Organização desafiadora comparada a escola de samba
A diretora do festival, Fabíula Passini, descreve a complexidade da organização de um evento dessa magnitude. “Organizar um festival desse tamanho é muito desafiador, começando pelo orçamento, né? Demanda uma captação muito grande e também de uma organização de produção que leva durante o período de um ano inteiro”, explicou Passini.
Ela compara o trabalho ao de uma escola de samba: “Eu costumo falar que é como se fosse uma escola de samba que a gente acaba um e já começa outro, já começa a pensar. São muitas pessoas trabalhando, mais de 600 pessoas diretamente, né? Fora os empregos indiretos que o festival também proporciona”.
Grandes nomes e diversidade na programação
A edição deste ano reunirá nomes consagrados das artes cênicas e companhias teatrais tradicionais. “Nós temos grandes nomes nessa edição, como Malu Galli, Eduardo Moscovis, Grupo Corpo, Grupo Galpão, Armazém Companhia de Teatro, Grupo Magiluth, Aquela Cia”, destacou a diretora.

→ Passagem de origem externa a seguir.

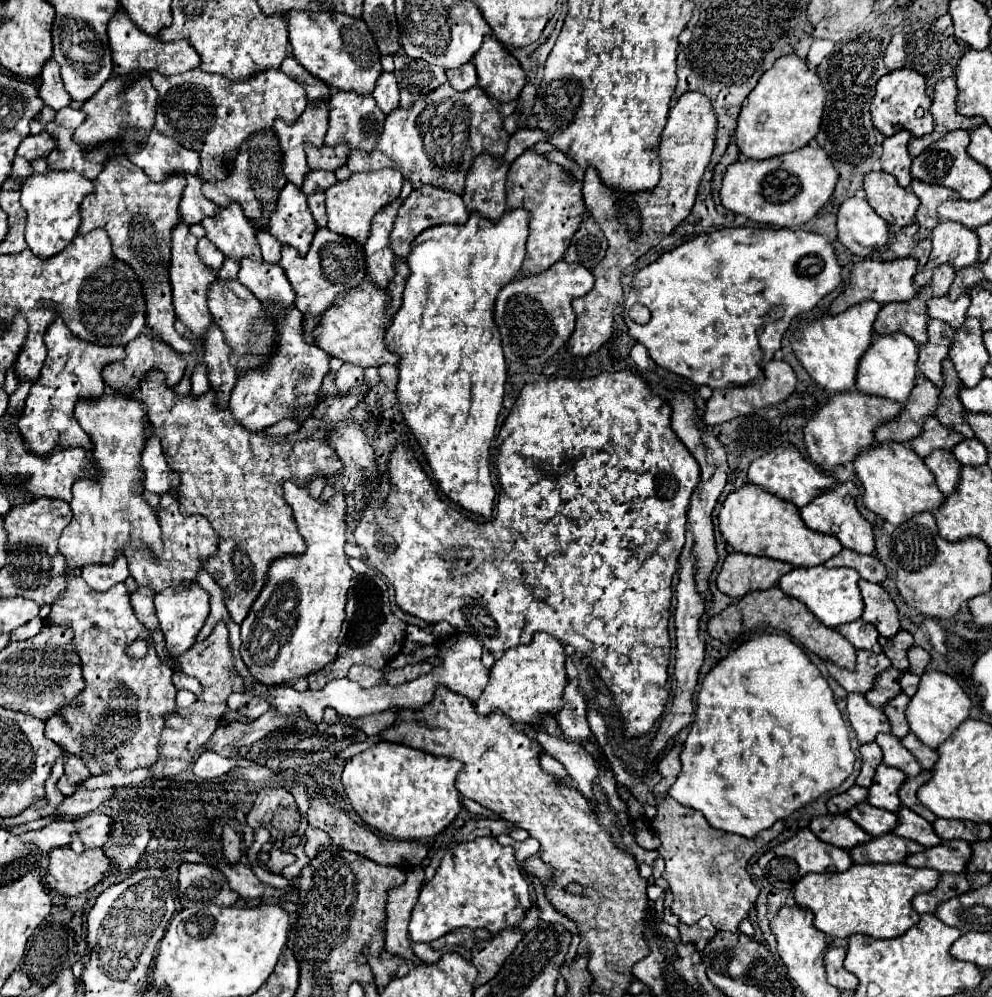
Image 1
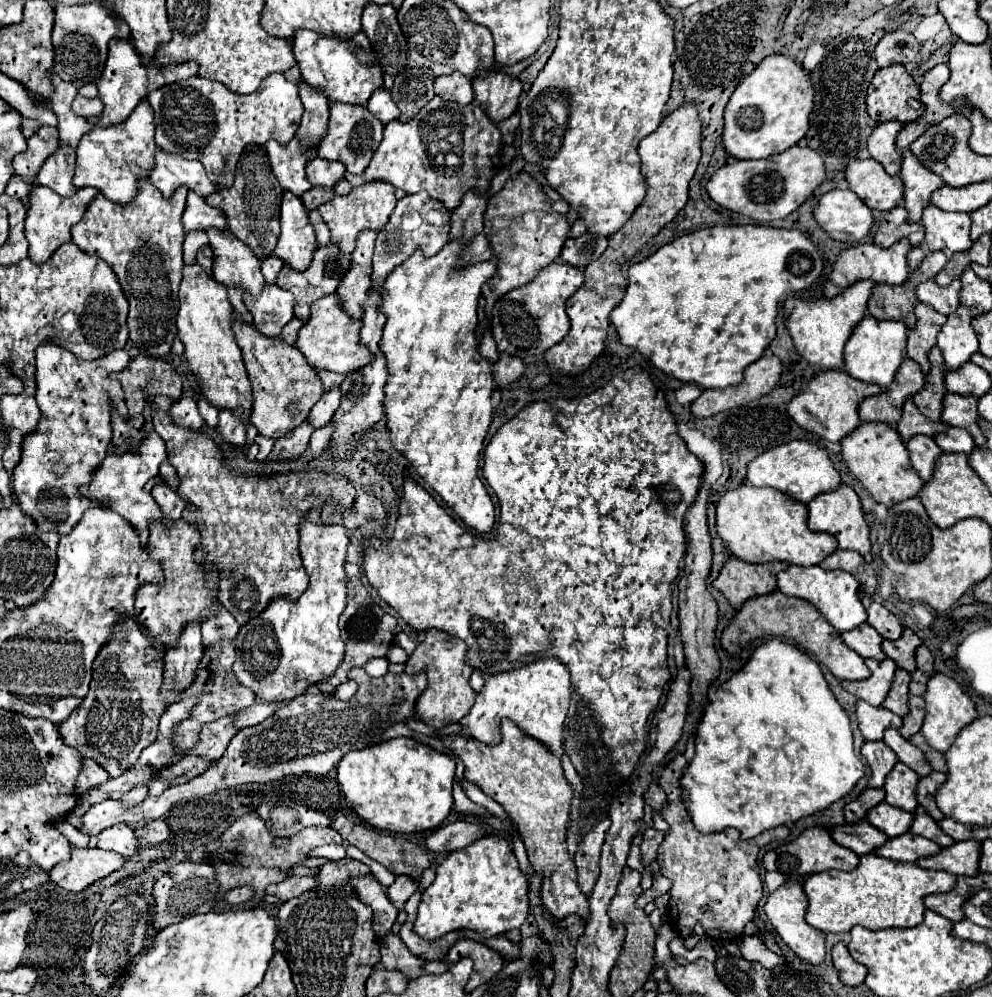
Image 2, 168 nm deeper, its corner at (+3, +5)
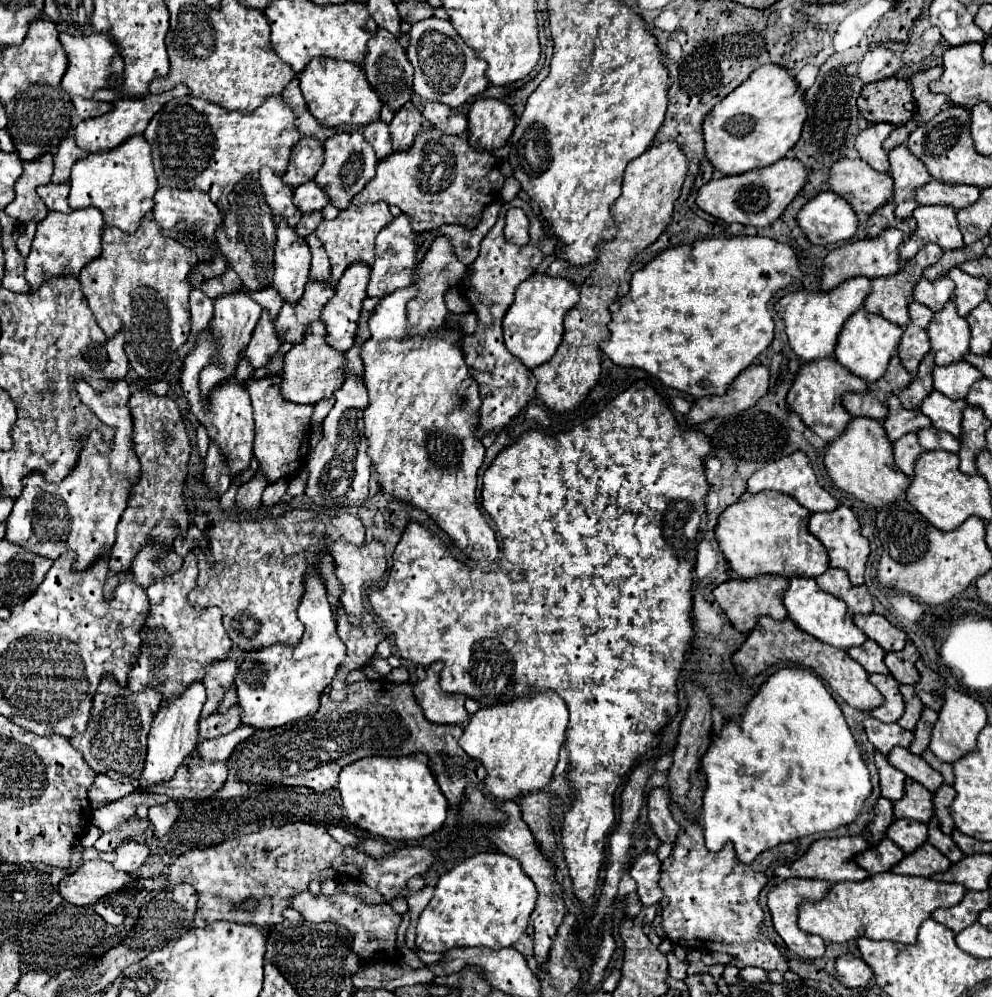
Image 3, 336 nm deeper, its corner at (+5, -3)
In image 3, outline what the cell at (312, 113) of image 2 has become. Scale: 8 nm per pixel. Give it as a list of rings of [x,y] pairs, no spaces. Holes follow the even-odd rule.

Inclusão e protagonismo surdo em evidência
O festival busca atingir um público diversificado com suas diferentes mostras, e a inclusão de pessoas com deficiência é um dos pilares. A “Mostra Surda de Teatro”, em sua terceira edição, ganha destaque ao promover o protagonismo de artistas e produtores surdos.
“A Mostra Surda, ela é uma mostra feita por uma galera de Curitiba que tem um trabalho focado com atores que são surdos. A mostra é composta praticamente de 100% dos atores surdos. E esse ano já é o terceiro ano da Mostra Surda e nesse ano a gente conta com nove espetáculos, sendo que três deles são estreias nacionais, vindos do Brasil todo”, comentou Passini.
Expectativa de público e impacto turístico
A expectativa é atrair um público expressivo, com a meta de superar a marca de 200.000 pessoas, número alcançado em edições anteriores. “Nós pretendemos alcançar o mínimo que seja do mesmo público que nós tivemos em 2025. Então, se a gente tiver um público a mais que esse, ficaremos muito felizes, mas nossa meta é atingir sempre o público do ano anterior, pelo menos”, afirmou Passini.
Além de ser um grande evento cultural, o festival impulsiona o turismo na cidade. “Muita gente é atraída para Curitiba para ver o festival e acaba também conhecendo a cidade, então, a gente espera no mínimo 200.000 pessoas”, ressaltou a diretora.
Ações formativas e atrações gratuitas
O Festival de Curitiba também promoverá ações formativas com o objetivo de integrar artistas e público, estimulando o aprendizado e o pensamento crítico. Uma parte significativa das atrações será gratuita, ocupando ruas, praças e instituições da cidade e região metropolitana.
Reflexos para o Norte de Minas
Embora focado na capital paranaense, o modelo de organização e a diversidade de atrações do Festival de Curitiba servem de inspiração para eventos culturais em outras regiões do Brasil, incluindo o Norte de Minas. A busca por captação de recursos, a gestão de uma grande equipe e a preocupação com a inclusão, especialmente através de mostras como a Surda, são aspectos que podem ser adaptados e aplicados para fortalecer o cenário artístico e cultural local, promovendo o acesso à arte e à cultura para todos os moradores da região.